> EXERCISE REQUIREMENTS:
a) Answer these questions from the RTP project text:
(i) Which RFC does it call the most detailed and authoritative source on RTP?
(ii) In a phase plot, what does the vertical axis represent?
(iii) By what number is each media source identified?
b) Take the RTP project text further, starting from where it stops.
━━ READING TEXT
Project 4: Analysis of RTP Packet Delay and Loss

Note: Examples of student project reports will be made available to course instructors upon request ( send email ).

The goal of this project is to analyze delays and loss of RTP packets during a real-time conference session over a wired and wireless network.

Where to find information about RTP/RTCP:

Textbook, Section 3.4
Wikipedia page for RTP and the Wireshark Wiki for RTP
The most detailed and authoritative source is RFC-3550

1. Experiment Description

This project is based on the data collected in WS Project #3. If such data are not available, the student must first perform Project #3 and collect the data to be analyzed in this project.

2. Captured Data Analysis

The following analysis requires drawing several different histograms of observed data. A key issue is selecting the size δ of bins for each histogram, i.e., the time units for its horizontal axis. Try different bin sizes and select one bin size δ_optimal for each histogram as the most informative for the problem at hand. Include in your report all histograms with different bin sizes δ that you experimented with. Discuss the different histogram shapes that you observe and explain how you selected the most informative bin size.

A particularly useful method to uncover temporal behaviors (such as periodicity) in a time series is a recurrence plot. Also see this introduction: Recurrence Plots At A Glance. Related concepts include “Ruelle-Takens phase portrait”, “phase diagram”, or “phase plot”.
You may start by drawing a phase plot, which is a two-dimensional diagram where the horizontal axis represents the current value of a variable, x(t), and the vertical axis represents the next value of the same variable, x(t+1).
Does your phase plot exhibit any patterns? For example, the points may be aligned on or around the diagonal line x(t+1) = x(t), or the points may be scattered around the plane. Describe your observations.

2.1 Calculating the Delay and Delay Jitter from RTP Packets

As this discussion illustrates, extracting the delay jitter from RTP packets is not a straightforward task.

For each media source (such as audio or video, identified by its SSRC number), we will consider: (1) transit delay of individual packets and (2) inter-arrival time between subsequent packets.
━━━━
━━ RECORDS SHOWN
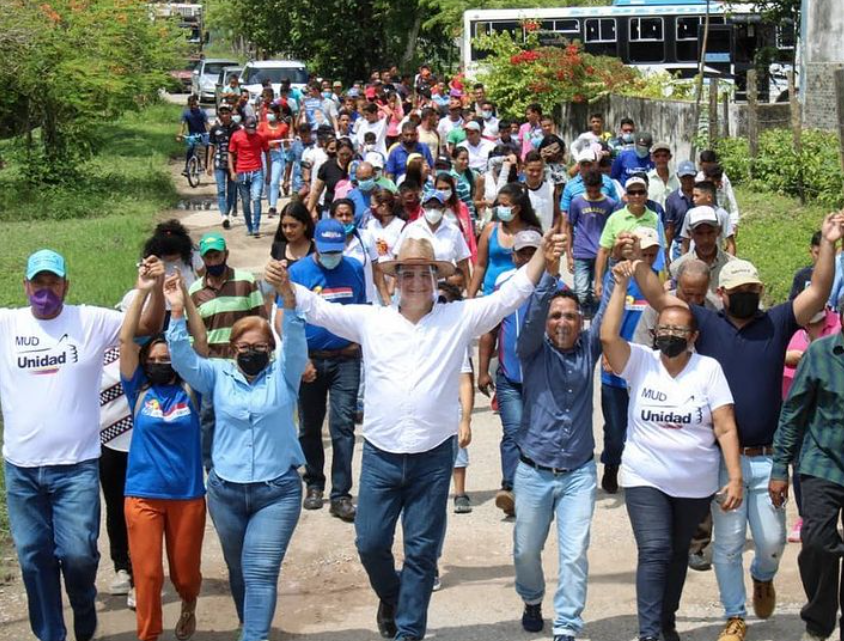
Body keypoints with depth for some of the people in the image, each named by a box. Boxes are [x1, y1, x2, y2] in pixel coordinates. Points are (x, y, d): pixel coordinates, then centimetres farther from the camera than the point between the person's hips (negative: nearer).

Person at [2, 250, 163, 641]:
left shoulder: (91, 321, -1)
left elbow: (149, 325, -5)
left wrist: (155, 286, -22)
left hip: (76, 465, -2)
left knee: (78, 554, -8)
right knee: (34, 558, 11)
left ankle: (84, 602, 25)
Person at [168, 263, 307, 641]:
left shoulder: (283, 374, 0)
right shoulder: (218, 375, 5)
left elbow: (296, 344, -17)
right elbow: (183, 360, -10)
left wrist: (289, 302, -36)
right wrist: (177, 314, -26)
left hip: (277, 492, -3)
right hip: (225, 491, 3)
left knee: (261, 572, -10)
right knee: (238, 570, 17)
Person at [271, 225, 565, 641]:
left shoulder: (459, 318, 0)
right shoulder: (370, 320, 3)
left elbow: (509, 296, -4)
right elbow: (319, 308, 5)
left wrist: (542, 256, -16)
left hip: (433, 458, -1)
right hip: (380, 455, 1)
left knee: (422, 551, 6)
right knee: (370, 543, 6)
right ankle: (390, 598, 36)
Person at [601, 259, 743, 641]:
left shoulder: (708, 369, -6)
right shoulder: (641, 363, -5)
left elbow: (726, 428, -8)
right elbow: (608, 336, -22)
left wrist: (735, 478, -14)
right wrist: (621, 285, -22)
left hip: (696, 484, 1)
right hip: (645, 479, -1)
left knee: (678, 553, 17)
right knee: (654, 551, -16)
━━━━
> LIST OF ANSWERS:
a)
(i) RFC-3550
(ii) The next value of the same variable, x(t+1)
(iii) Its SSRC number

b)
2.1.1 Transit Delay of Individual Packets

Wireshark records the arrival time of each packet (find it in the Wireshark packet frame description). However, note that this time may be set relative to the start of the session, rather than the absolute time (known as “wall-clock time”).
Alternatively, the arrival time may be represented as the absolute time but in your geographic location, in which case you need to convert it to the UTC time because NTP timestamps are represented in the UTC time zone.
In addition, we cannot directly use the timestamps found in RTP packets. Recall that the timestamp at the start of each session is initialized randomly and incremented by a fixed amount for each “data segment”, which may be different from a transmitted packet. For audio, a “data segment” usually corresponds to 20 milliseconds of audio recording, which is transmitted in a single packet. For video, a single video frame may be broken and transmitted in several packets, all of which will carry the same timestamp. This situation can be detected by checking the marker (M) bit of the RTP header (see Section 5.1 of RFC-3550). The timestamp clock is incremented by a fixed number for each sampling period. For example, if you transmit audio sampled at the usual τ = 8000 Hertz, the increment unit is 1/8000 of a second. Then, if the sending audio application records, say, 160 sampling periods from a microphone, the timestamp will be increased by 160 units for each such audio segment, regardless of whether the segment is transmitted in a packet or dropped as silent. Therefore, you may observe gaps in timestamps even if none of the packets were lost during transmission.
There may be some issues of aligning the time axes for audio and video, as discussed in “How to calculate effective time offset in RTP” and “here.”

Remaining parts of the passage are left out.